> _DAFTAR KEGIATAN_:
a) Buat ringkasan kutipan teks tentang jasa perantara di luar persidangan dalam dua kalimat.
b) Tuliskan ulang baris-baris dalam catatan, mulai dari baris pertama catatan dan berakhir pada baris yang memuat "Dorgathen, y señaló", dengan kedua ujungnya ikut disalin.
==== KUTIPAN TEKS
Jasa Perantara di Luar Persidangan
Meskipun jasa perantara di luar sidang boleh jadi tidak sama resminya dengan pemeriksaan di hadapan hakim, orang-tua hendaknya tidak menganggap remeh hal ini. Pengaturan atau ketetapan bersama apa pun yang dicapai dalam proses mendapatkan hak perwalian ini dapat bersifat mengikat melalui perintah pengadilan yang menyusul. Oleh karena itu, orang-tua disarankan agar berkonsultasi dengan penasihat hukum keluarga yang berpengalaman guna memastikan agar semua perkara yang menyangkut perwalian ditangani dengan tepat dan adil.
========
==== CATATAN YANG DIBERIKAN
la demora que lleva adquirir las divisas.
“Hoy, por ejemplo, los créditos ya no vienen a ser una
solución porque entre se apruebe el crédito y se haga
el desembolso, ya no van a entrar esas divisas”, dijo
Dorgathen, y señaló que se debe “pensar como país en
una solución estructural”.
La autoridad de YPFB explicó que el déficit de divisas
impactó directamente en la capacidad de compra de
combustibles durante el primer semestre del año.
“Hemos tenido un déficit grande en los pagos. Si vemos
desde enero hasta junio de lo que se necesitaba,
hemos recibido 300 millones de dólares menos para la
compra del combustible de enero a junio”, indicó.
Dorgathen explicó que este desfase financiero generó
========
> _HASIL YANG DIHARAPKAN_:
a) Meski tidak seresmi pemeriksaan di hadapan hakim, jasa perantara di luar sidang sebaiknya tidak dianggap remeh oleh orang-tua karena kesepakatan yang dicapai bisa mengikat lewat perintah pengadilan yang menyusul. Karena itu, orang-tua disarankan berkonsultasi dengan penasihat hukum keluarga yang berpengalaman agar semua perkara perwalian ditangani dengan tepat dan adil.

b)
la demora que lleva adquirir las divisas.
“Hoy, por ejemplo, los créditos ya no vienen a ser una
solución porque entre se apruebe el crédito y se haga
el desembolso, ya no van a entrar esas divisas”, dijo
Dorgathen, y señaló que se debe “pensar como país en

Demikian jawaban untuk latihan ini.